• _Task objective_: Return the entries below in their exact form, leaving the pictures out.

[Available records — start]

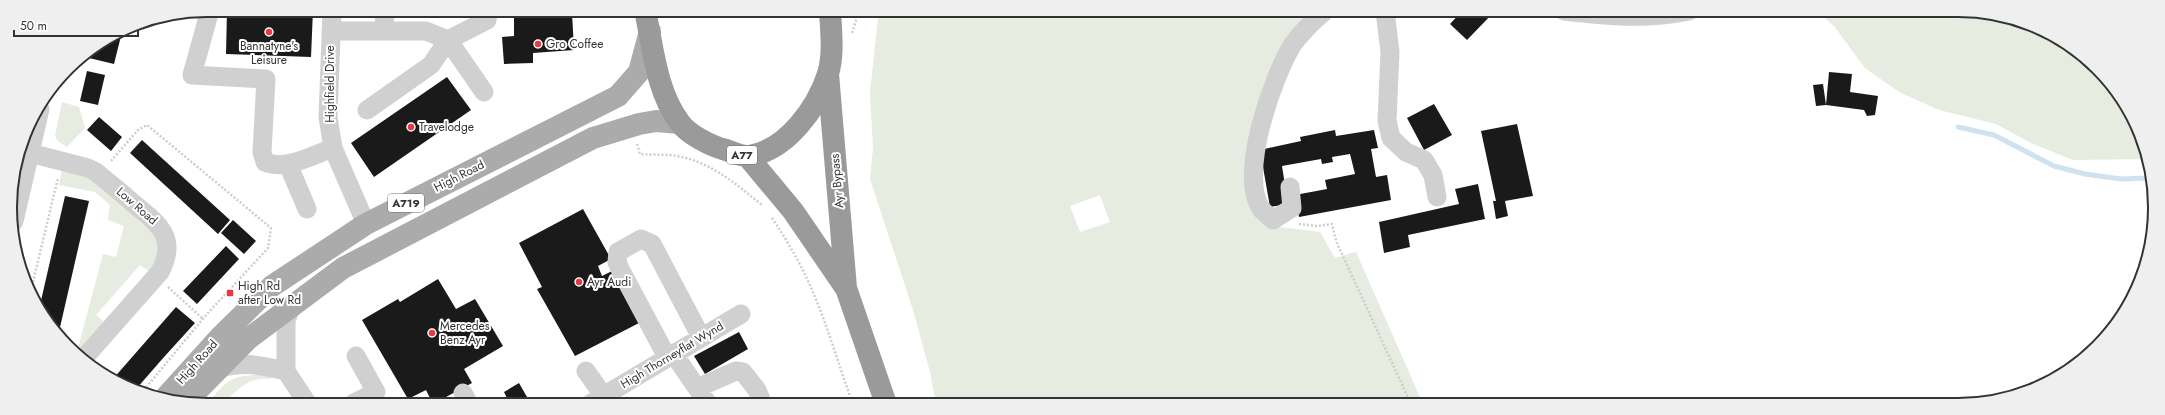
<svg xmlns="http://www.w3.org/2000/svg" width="2165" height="415" font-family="Jost,sans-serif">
<rect width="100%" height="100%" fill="#fff"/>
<path fill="#e6ecdf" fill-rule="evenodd" d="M885,11h431l-69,153c-2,31 -1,36 18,61l55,7 15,26 21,-6 67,152h-487l-6,-32 -17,-62 -43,-131 3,-31 -3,-55 8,-75zM1100,195l10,27 -30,10 -10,-26z
M1818,12h165l73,24 58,51 34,72 -75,1 -42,-17 -35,-19 -57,-14 -40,-18 -34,-24 -31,-42z
M62,102l17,5 6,21 -18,19 -9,-6 -3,-5z
M62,170l26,7 64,53c12,18 6,25 -2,42l-10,-7 -44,50 9,8 -28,29 26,-98 13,3 8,-31 -16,-6 2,-15 -15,-13 -36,-7z
M260,375l12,2 -2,2c-22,-2 -31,9 -46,24h-16c18,-21 22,-28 52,-28z"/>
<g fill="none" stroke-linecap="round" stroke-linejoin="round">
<path stroke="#cfe2ee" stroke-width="5" d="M1958,127l36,8 60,31 31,8 36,5 29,-1"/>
</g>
<path fill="#1a1a1a" d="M227,10h86l-2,47 -85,-3z
M1462,11h33l-28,29 -17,-16z
M572,12l2,38 -41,3v10l-29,1 -2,-27 12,-1v-22z
M122,32l-8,32 -25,-6 2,-5z
M87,71l18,4 -7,30 -18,-4z
M1829,72l23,2 -2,18 28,4 -3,19 -8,1 -3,-6 -38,-5 -10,1 -3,-21 10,-1 3,21z
M447,77l24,33 -97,67 -23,-34z
M1434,104l18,31 -28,15 -17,-32z
M99,117l23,20 -11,14 -24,-21z
M1517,124l16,72 -28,5 3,15 -12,3 -3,-18h3l-15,-70z
M1335,130l1,6 38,-6 4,18 -7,1 5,28 11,-2 4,25 -92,17 -4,-22 32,-6 -2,-9 30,-6 -5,-20 -18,3 1,5 -11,2 -1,-5 -39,7 6,38 -18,3 -10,-57 41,-9 -1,-4z
M142,140l88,80 -12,14 -88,-81z
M1478,184l7,35 -77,16 2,12 -26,6 -5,-31 80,-18 -4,-15z
M65,196l24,5 -31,135 -18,-31z
M583,209l28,50 -13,7 4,10 10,-5 27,52 -64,33 -38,-67 5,-2 -23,-44z
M233,220l23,21 -12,13 -23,-21z
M226,246l13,13 -42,45 -14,-13z
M438,279l18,30 19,-10 28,47 -39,23 8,14 -39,21 -7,-14 -18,9 -46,-79 36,-21 2,3z
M176,307l19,16 -31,34 -27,31 -25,-8z
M739,332l9,17 -43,25 -11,-18z
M519,383l12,21h-21l-6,-12z"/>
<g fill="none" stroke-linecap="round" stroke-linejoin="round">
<path stroke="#cdcdcd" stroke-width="2.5" stroke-dasharray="2 2" stroke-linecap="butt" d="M852,33l7,-22
M637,144l3,10c12,1 25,0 37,2 34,6 59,28 85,49
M111,161l27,-31 9,-5 124,103 -3,20 -61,66 -63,76
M772,218c18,27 34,55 45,84 14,34 23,68 36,102
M1299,224l19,2 14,-2 4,17 75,163
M168,287l35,32
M31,290l27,-112"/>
<path stroke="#d0d0d0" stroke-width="19" d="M210,10l-18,65 74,4 -4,73 3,10c20,9 48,-7 68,-14
M332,10l-4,107 5,31 33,76
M384,10l1,21
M1385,11l5,41 -3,69 4,17 15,14 18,8 9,15 4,22
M1564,11c44,5 81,9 125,0
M331,31h95l22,9 36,52
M367,110l64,-45 17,-25 39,-20 2,-10
M30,153l58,15 8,4c13,11 26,21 38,32 25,20 44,34 26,68l-76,86
M288,164l19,45
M1290,187l2,21 -19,12c-3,-3 -8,-7 -11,-10 -25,-34 11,-134 31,-166 9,-12 20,-23 32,-33
M14,221l26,-112
M673,353l35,51
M667,357l-47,-88 -3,-7 1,-10 23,-13 11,5 49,93
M217,369c28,-8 41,-4 69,2l21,32
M286,371v-51l6,-15
M586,371l17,24
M697,388l39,-17 7,1 14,18 6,14
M463,393l6,11
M354,403l22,-11 -20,-36
M590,404l151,-90"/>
<path stroke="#ababab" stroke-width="22" d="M165,398l57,-63 50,-49 94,-62 252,-128 21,-24 11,-41
M185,403l63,-64 95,-71 250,-130 46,-14 17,-3 24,2"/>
<path stroke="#9a9a9a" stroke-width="22" d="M645,10c8,37 11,81 35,113 9,12 31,23 46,27 6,2 17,7 23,6 38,-6 68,-48 79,-82 6,-20 3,-43 2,-63
M828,74l18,214 40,116
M748,157l45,54 52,76"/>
</g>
<g fill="#e63946" stroke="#fff" stroke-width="1.5">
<circle cx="269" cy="32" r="4"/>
<circle cx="538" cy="44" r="4"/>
<circle cx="411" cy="127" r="4"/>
<circle cx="579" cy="282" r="4"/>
<rect x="226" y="289" width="8" height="8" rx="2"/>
<circle cx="432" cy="333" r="4"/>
</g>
<g text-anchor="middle" stroke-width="4" stroke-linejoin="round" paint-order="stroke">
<g fill="#fff" stroke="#707070" stroke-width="1">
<rect x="727" y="146" width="30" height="18" rx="3"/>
<rect x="388" y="194" width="36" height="18" rx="3"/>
</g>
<g font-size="11" font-weight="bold" fill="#333">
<text x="742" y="159">A77</text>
<text x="406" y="207">A719</text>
</g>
<g font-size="12" fill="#333" stroke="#fff" text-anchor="start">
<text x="546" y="48">Gro Coffee</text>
<text x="269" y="50" text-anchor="middle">Bannatyne's<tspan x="269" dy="14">Leisure</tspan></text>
<text x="419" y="131">Travelodge</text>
<text x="587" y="286">Ayr Audi</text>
<text x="238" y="290">High Rd<tspan x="238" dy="14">after Low Rd</tspan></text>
<text x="440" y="330">Mercedes<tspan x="440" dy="14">Benz Ayr</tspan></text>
</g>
<g font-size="12" fill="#333" stroke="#fff">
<text transform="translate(330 84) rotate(-90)" y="4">Highfield Drive</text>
<text transform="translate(459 176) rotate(-27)" y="4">High Road</text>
<text transform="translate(837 181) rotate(-95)" y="4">Ayr Bypass</text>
<text transform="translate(137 206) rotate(41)" y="4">Low Road</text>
<text transform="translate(672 355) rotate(-31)" y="4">High Thorneyflat Wynd</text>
<text transform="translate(197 362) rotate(-48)" y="4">High Road</text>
</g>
</g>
<path d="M0 0H2165V415H0ZM207 17H1958A190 190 0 0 1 2148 207V208A190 190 0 0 1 1958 398H207A190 190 0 0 1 17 208V207A190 190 0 0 1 207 17Z" fill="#efefef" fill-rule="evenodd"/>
<path fill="none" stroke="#333" stroke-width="2" d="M207 17H1958A190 190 0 0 1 2148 207V208A190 190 0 0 1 1958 398H207A190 190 0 0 1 17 208V207A190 190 0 0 1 207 17Z"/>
<path d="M14 30v6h124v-6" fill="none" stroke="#333333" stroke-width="2"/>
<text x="20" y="30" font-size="12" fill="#333333" stroke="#ffffff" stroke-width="3" paint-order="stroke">50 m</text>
</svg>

[Available records — finish]

• _Response_:
<svg xmlns="http://www.w3.org/2000/svg" width="2165" height="415" font-family="Jost,sans-serif">
<rect width="100%" height="100%" fill="#fff"/>
<path fill="#e6ecdf" fill-rule="evenodd" d="M885,11h431l-69,153c-2,31 -1,36 18,61l55,7 15,26 21,-6 67,152h-487l-6,-32 -17,-62 -43,-131 3,-31 -3,-55 8,-75zM1100,195l10,27 -30,10 -10,-26z
M1818,12h165l73,24 58,51 34,72 -75,1 -42,-17 -35,-19 -57,-14 -40,-18 -34,-24 -31,-42z
M62,102l17,5 6,21 -18,19 -9,-6 -3,-5z
M62,170l26,7 64,53c12,18 6,25 -2,42l-10,-7 -44,50 9,8 -28,29 26,-98 13,3 8,-31 -16,-6 2,-15 -15,-13 -36,-7z
M260,375l12,2 -2,2c-22,-2 -31,9 -46,24h-16c18,-21 22,-28 52,-28z"/>
<g fill="none" stroke-linecap="round" stroke-linejoin="round">
<path stroke="#cfe2ee" stroke-width="5" d="M1958,127l36,8 60,31 31,8 36,5 29,-1"/>
</g>
<path fill="#1a1a1a" d="M227,10h86l-2,47 -85,-3z
M1462,11h33l-28,29 -17,-16z
M572,12l2,38 -41,3v10l-29,1 -2,-27 12,-1v-22z
M122,32l-8,32 -25,-6 2,-5z
M87,71l18,4 -7,30 -18,-4z
M1829,72l23,2 -2,18 28,4 -3,19 -8,1 -3,-6 -38,-5 -10,1 -3,-21 10,-1 3,21z
M447,77l24,33 -97,67 -23,-34z
M1434,104l18,31 -28,15 -17,-32z
M99,117l23,20 -11,14 -24,-21z
M1517,124l16,72 -28,5 3,15 -12,3 -3,-18h3l-15,-70z
M1335,130l1,6 38,-6 4,18 -7,1 5,28 11,-2 4,25 -92,17 -4,-22 32,-6 -2,-9 30,-6 -5,-20 -18,3 1,5 -11,2 -1,-5 -39,7 6,38 -18,3 -10,-57 41,-9 -1,-4z
M142,140l88,80 -12,14 -88,-81z
M1478,184l7,35 -77,16 2,12 -26,6 -5,-31 80,-18 -4,-15z
M65,196l24,5 -31,135 -18,-31z
M583,209l28,50 -13,7 4,10 10,-5 27,52 -64,33 -38,-67 5,-2 -23,-44z
M233,220l23,21 -12,13 -23,-21z
M226,246l13,13 -42,45 -14,-13z
M438,279l18,30 19,-10 28,47 -39,23 8,14 -39,21 -7,-14 -18,9 -46,-79 36,-21 2,3z
M176,307l19,16 -31,34 -27,31 -25,-8z
M739,332l9,17 -43,25 -11,-18z
M519,383l12,21h-21l-6,-12z"/>
<g fill="none" stroke-linecap="round" stroke-linejoin="round">
<path stroke="#cdcdcd" stroke-width="2.5" stroke-dasharray="2 2" stroke-linecap="butt" d="M852,33l7,-22
M637,144l3,10c12,1 25,0 37,2 34,6 59,28 85,49
M111,161l27,-31 9,-5 124,103 -3,20 -61,66 -63,76
M772,218c18,27 34,55 45,84 14,34 23,68 36,102
M1299,224l19,2 14,-2 4,17 75,163
M168,287l35,32
M31,290l27,-112"/>
<path stroke="#d0d0d0" stroke-width="19" d="M210,10l-18,65 74,4 -4,73 3,10c20,9 48,-7 68,-14
M332,10l-4,107 5,31 33,76
M384,10l1,21
M1385,11l5,41 -3,69 4,17 15,14 18,8 9,15 4,22
M1564,11c44,5 81,9 125,0
M331,31h95l22,9 36,52
M367,110l64,-45 17,-25 39,-20 2,-10
M30,153l58,15 8,4c13,11 26,21 38,32 25,20 44,34 26,68l-76,86
M288,164l19,45
M1290,187l2,21 -19,12c-3,-3 -8,-7 -11,-10 -25,-34 11,-134 31,-166 9,-12 20,-23 32,-33
M14,221l26,-112
M673,353l35,51
M667,357l-47,-88 -3,-7 1,-10 23,-13 11,5 49,93
M217,369c28,-8 41,-4 69,2l21,32
M286,371v-51l6,-15
M586,371l17,24
M697,388l39,-17 7,1 14,18 6,14
M463,393l6,11
M354,403l22,-11 -20,-36
M590,404l151,-90"/>
<path stroke="#ababab" stroke-width="22" d="M165,398l57,-63 50,-49 94,-62 252,-128 21,-24 11,-41
M185,403l63,-64 95,-71 250,-130 46,-14 17,-3 24,2"/>
<path stroke="#9a9a9a" stroke-width="22" d="M645,10c8,37 11,81 35,113 9,12 31,23 46,27 6,2 17,7 23,6 38,-6 68,-48 79,-82 6,-20 3,-43 2,-63
M828,74l18,214 40,116
M748,157l45,54 52,76"/>
</g>
<g fill="#e63946" stroke="#fff" stroke-width="1.5">
<circle cx="269" cy="32" r="4"/>
<circle cx="538" cy="44" r="4"/>
<circle cx="411" cy="127" r="4"/>
<circle cx="579" cy="282" r="4"/>
<rect x="226" y="289" width="8" height="8" rx="2"/>
<circle cx="432" cy="333" r="4"/>
</g>
<g text-anchor="middle" stroke-width="4" stroke-linejoin="round" paint-order="stroke">
<g fill="#fff" stroke="#707070" stroke-width="1">
<rect x="727" y="146" width="30" height="18" rx="3"/>
<rect x="388" y="194" width="36" height="18" rx="3"/>
</g>
<g font-size="11" font-weight="bold" fill="#333">
<text x="742" y="159">A77</text>
<text x="406" y="207">A719</text>
</g>
<g font-size="12" fill="#333" stroke="#fff" text-anchor="start">
<text x="546" y="48">Gro Coffee</text>
<text x="269" y="50" text-anchor="middle">Bannatyne's<tspan x="269" dy="14">Leisure</tspan></text>
<text x="419" y="131">Travelodge</text>
<text x="587" y="286">Ayr Audi</text>
<text x="238" y="290">High Rd<tspan x="238" dy="14">after Low Rd</tspan></text>
<text x="440" y="330">Mercedes<tspan x="440" dy="14">Benz Ayr</tspan></text>
</g>
<g font-size="12" fill="#333" stroke="#fff">
<text transform="translate(330 84) rotate(-90)" y="4">Highfield Drive</text>
<text transform="translate(459 176) rotate(-27)" y="4">High Road</text>
<text transform="translate(837 181) rotate(-95)" y="4">Ayr Bypass</text>
<text transform="translate(137 206) rotate(41)" y="4">Low Road</text>
<text transform="translate(672 355) rotate(-31)" y="4">High Thorneyflat Wynd</text>
<text transform="translate(197 362) rotate(-48)" y="4">High Road</text>
</g>
</g>
<path d="M0 0H2165V415H0ZM207 17H1958A190 190 0 0 1 2148 207V208A190 190 0 0 1 1958 398H207A190 190 0 0 1 17 208V207A190 190 0 0 1 207 17Z" fill="#efefef" fill-rule="evenodd"/>
<path fill="none" stroke="#333" stroke-width="2" d="M207 17H1958A190 190 0 0 1 2148 207V208A190 190 0 0 1 1958 398H207A190 190 0 0 1 17 208V207A190 190 0 0 1 207 17Z"/>
<path d="M14 30v6h124v-6" fill="none" stroke="#333333" stroke-width="2"/>
<text x="20" y="30" font-size="12" fill="#333333" stroke="#ffffff" stroke-width="3" paint-order="stroke">50 m</text>
</svg>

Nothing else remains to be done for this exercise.